Le joli mois de mai

Mois du muguet, mois de Marie, mai survient comme un air de liberté, comme un temps de renouveau. Marqué par des insurrections (1839, 1958), des crises (1877), des “ événements ” (1968), des élections, il semble bien que ce mois suscite des élans, voire des fièvres vraiment particulières. Est-ce par fidélité à l’adage qui déclare : “ En mai, fais ce qu’il te plaît ” ?

Et si nous prenions cette maxime au mot ? Si cette année nous décidions de faire ce qui nous plaît ? Non pas, que ce qui me plaît, ou tout ce qui me plaît, mais ce qui est plaisant, agréable, aimable. Bien souvent, et tout nous y pousse, nous nous efforçons de plaire aux autres, famille, patron, collègues, relations, en nous oubliant par là-même. Il y a donc un effort de séduction à faire sur soi et pour soi, de façon à parvenir à se plaire et même se complaire.
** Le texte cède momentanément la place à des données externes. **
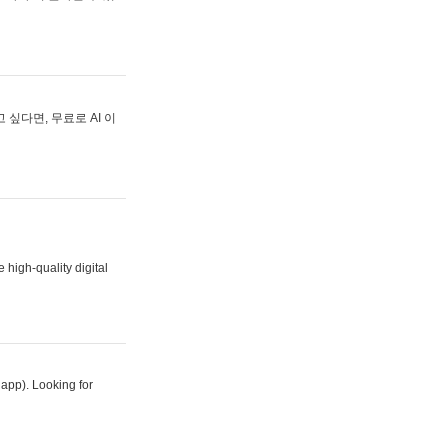
싶다면, 무료로 AI 이
 high-quality digital
 app). Looking for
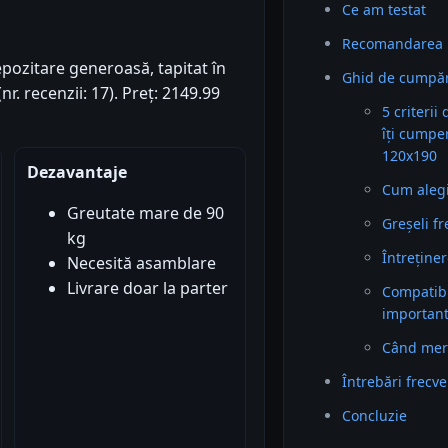
Ce am testat
Recomandarea 
epozitare generoasă, tapitat în
Ghid de cumpăr
nr. recenzii: 17). Preț: 2149.99
5 criterii
îți cumpe
120x190
Dezavantaje
Cum alegi 
Greutate mare de 90
Greșeli f
kg
Întreținer
Necesită asamblare
Livrare doar la parter
Compatibil
importan
Când mer
Întrebări frecv
Concluzie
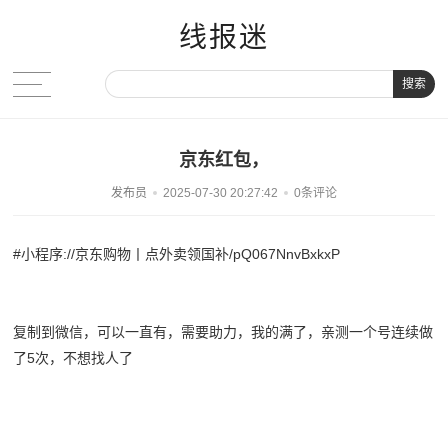
线报迷
搜索
京东红包，
发布员
2025-07-30 20:27:42
0条评论
#小程序://京东购物丨点外卖领国补/pQ067NnvBxkxP
复制到微信，可以一直有，需要助力，我的满了，亲测一个号连续做
了5次，不想找人了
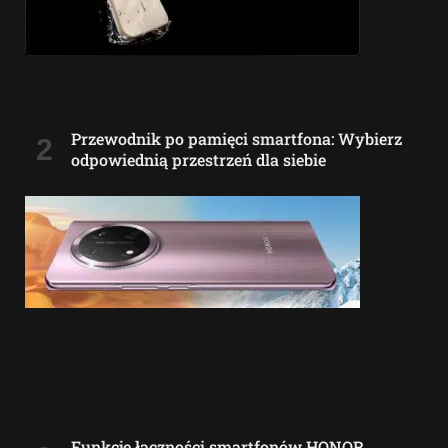
Przewodnik po pamięci smartfona: Wybierz
odpowiednią przestrzeń dla siebie
Funkcje łączności smartfonów HONOR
Quelle chance, en effet, de se sentir bien avec sa personne tout entière, de déployer des trésors d’imagination pour attirer son propre regard vers soi, un regard rempli d’altérité, cela s’entend, mais cependant chargé d’amour et de désir. Ce serait une véritable révolution, non pas une “ interdiction d’interdire ”, mais une permission, comme celles que vivent les militaires, temps de liberté et de retour (provisoire) à la vie civile. Voilà, c’est bien ainsi ! Il s’agit de devenir à nouveau civil, avec tout ce que cela contient d’affabilité, de courtoisie, d’aménité.

Le joli mois de mai nous invite à la beauté, ne craignons pas, chaque année, de planter un mai(1) … pour honorer nos retrouvailles avec nous-mêmes, avec notre vraie liberté. Nous sommes au cœur du printemps, puissions-nous le laisser venir demeurer en notre cœur, avec ses bouquets de muguets odorants. Nous comptons souvent nos âges en printemps, comme pour dire qu’à chaque fois : nous renaissons. Qu’il en soit donc ainsi ! Cela ne peut que nous plaire… et ravir ceux qui nous entourent.